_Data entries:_
== == ==
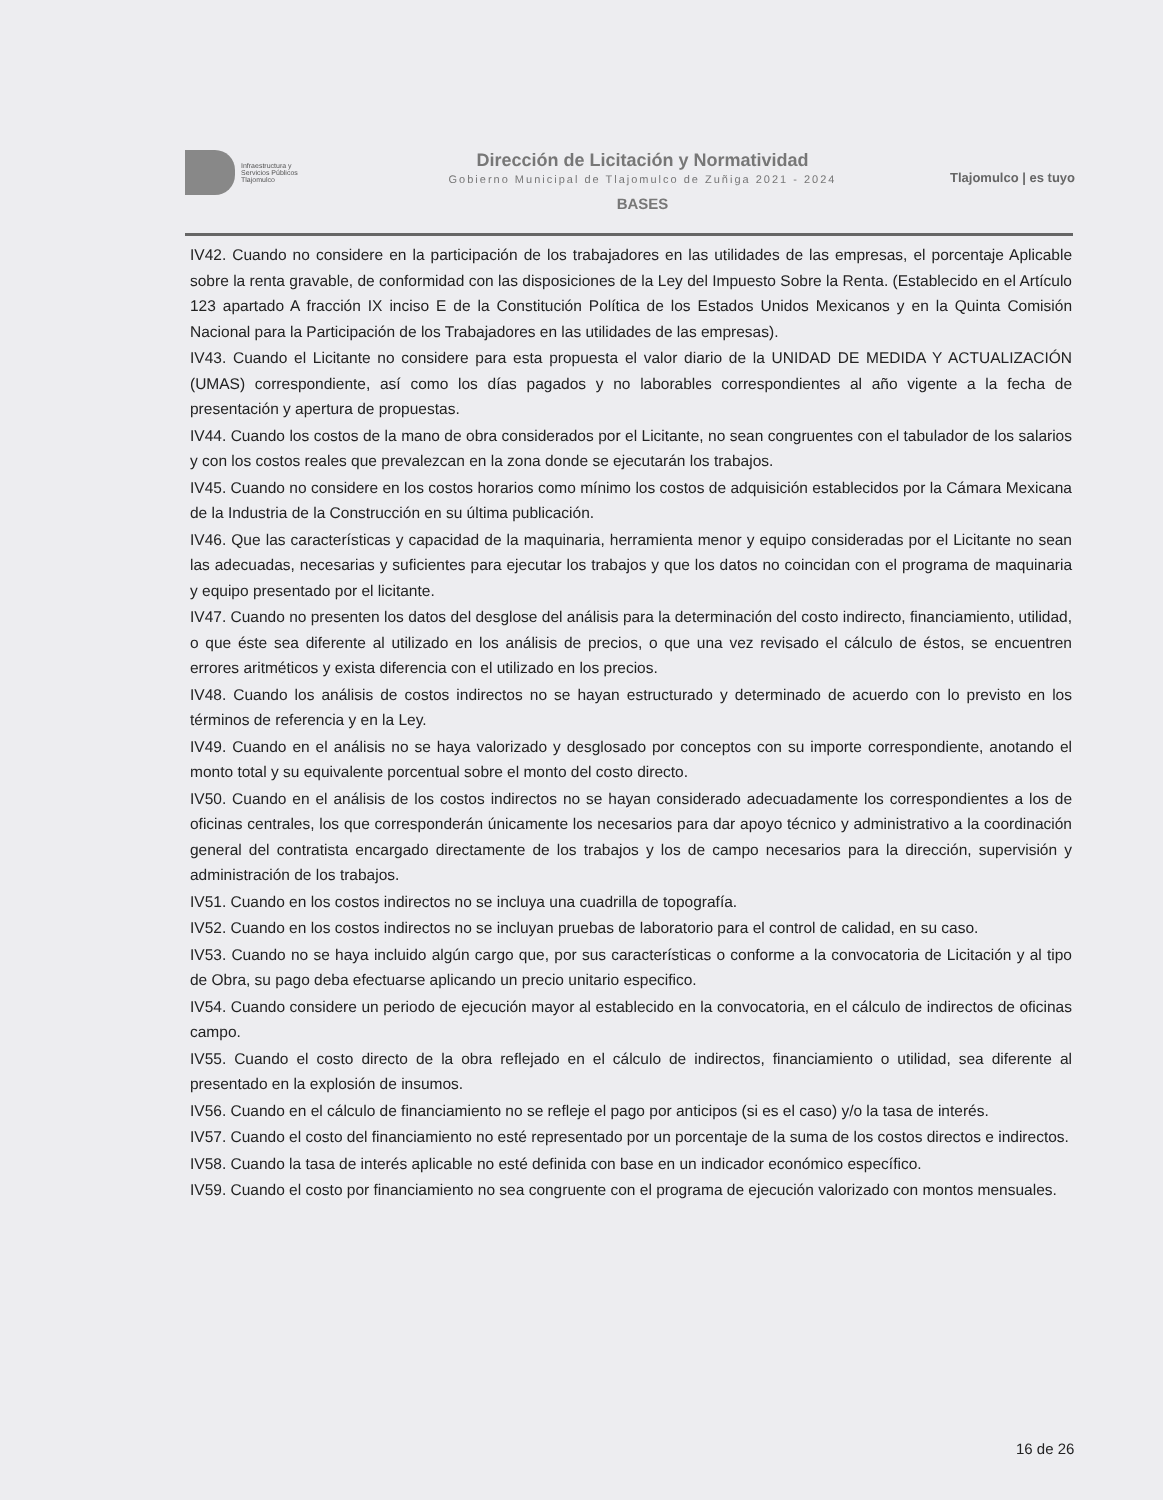Infraestructura y
Servicios Públicos
Tlajomulco
Dirección de Licitación y Normatividad
Gobierno Municipal de Tlajomulco de Zuñiga 2021 - 2024
BASES
Tlajomulco | es tuyo
IV42. Cuando no considere en la participación de los trabajadores en las utilidades de las empresas, el porcentaje Aplicable sobre la renta gravable, de conformidad con las disposiciones de la Ley del Impuesto Sobre la Renta. (Establecido en el Artículo 123 apartado A fracción IX inciso E de la Constitución Política de los Estados Unidos Mexicanos y en la Quinta Comisión Nacional para la Participación de los Trabajadores en las utilidades de las empresas).
IV43. Cuando el Licitante no considere para esta propuesta el valor diario de la UNIDAD DE MEDIDA Y ACTUALIZACIÓN (UMAS) correspondiente, así como los días pagados y no laborables correspondientes al año vigente a la fecha de presentación y apertura de propuestas.
IV44. Cuando los costos de la mano de obra considerados por el Licitante, no sean congruentes con el tabulador de los salarios y con los costos reales que prevalezcan en la zona donde se ejecutarán los trabajos.
IV45. Cuando no considere en los costos horarios como mínimo los costos de adquisición establecidos por la Cámara Mexicana de la Industria de la Construcción en su última publicación.
IV46. Que las características y capacidad de la maquinaria, herramienta menor y equipo consideradas por el Licitante no sean las adecuadas, necesarias y suficientes para ejecutar los trabajos y que los datos no coincidan con el programa de maquinaria y equipo presentado por el licitante.
IV47. Cuando no presenten los datos del desglose del análisis para la determinación del costo indirecto, financiamiento, utilidad, o que éste sea diferente al utilizado en los análisis de precios, o que una vez revisado el cálculo de éstos, se encuentren errores aritméticos y exista diferencia con el utilizado en los precios.
IV48. Cuando los análisis de costos indirectos no se hayan estructurado y determinado de acuerdo con lo previsto en los términos de referencia y en la Ley.
IV49. Cuando en el análisis no se haya valorizado y desglosado por conceptos con su importe correspondiente, anotando el monto total y su equivalente porcentual sobre el monto del costo directo.
IV50. Cuando en el análisis de los costos indirectos no se hayan considerado adecuadamente los correspondientes a los de oficinas centrales, los que corresponderán únicamente los necesarios para dar apoyo técnico y administrativo a la coordinación general del contratista encargado directamente de los trabajos y los de campo necesarios para la dirección, supervisión y administración de los trabajos.
IV51. Cuando en los costos indirectos no se incluya una cuadrilla de topografía.
IV52. Cuando en los costos indirectos no se incluyan pruebas de laboratorio para el control de calidad, en su caso.
IV53. Cuando no se haya incluido algún cargo que, por sus características o conforme a la convocatoria de Licitación y al tipo de Obra, su pago deba efectuarse aplicando un precio unitario especifico.
IV54. Cuando considere un periodo de ejecución mayor al establecido en la convocatoria, en el cálculo de indirectos de oficinas campo.
IV55. Cuando el costo directo de la obra reflejado en el cálculo de indirectos, financiamiento o utilidad, sea diferente al presentado en la explosión de insumos.
IV56. Cuando en el cálculo de financiamiento no se refleje el pago por anticipos (si es el caso) y/o la tasa de interés.
IV57. Cuando el costo del financiamiento no esté representado por un porcentaje de la suma de los costos directos e indirectos.
IV58. Cuando la tasa de interés aplicable no esté definida con base en un indicador económico específico.
IV59. Cuando el costo por financiamiento no sea congruente con el programa de ejecución valorizado con montos mensuales.
16 de 26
== == ==
_WHAT THE TASK ASKS:_ Above are the entries; copy every line among them that contains the word "correspondientes".

_THE COMPLETED TASK:_
IV43. Cuando el Licitante no considere para esta propuesta el valor diario de la UNIDAD DE MEDIDA Y ACTUALIZACIÓN (UMAS) correspondiente, así como los días pagados y no laborables correspondientes al año vigente a la fecha de presentación y apertura de propuestas.
IV50. Cuando en el análisis de los costos indirectos no se hayan considerado adecuadamente los correspondientes a los de oficinas centrales, los que corresponderán únicamente los necesarios para dar apoyo técnico y administrativo a la coordinación general del contratista encargado directamente de los trabajos y los de campo necesarios para la dirección, supervisión y administración de los trabajos.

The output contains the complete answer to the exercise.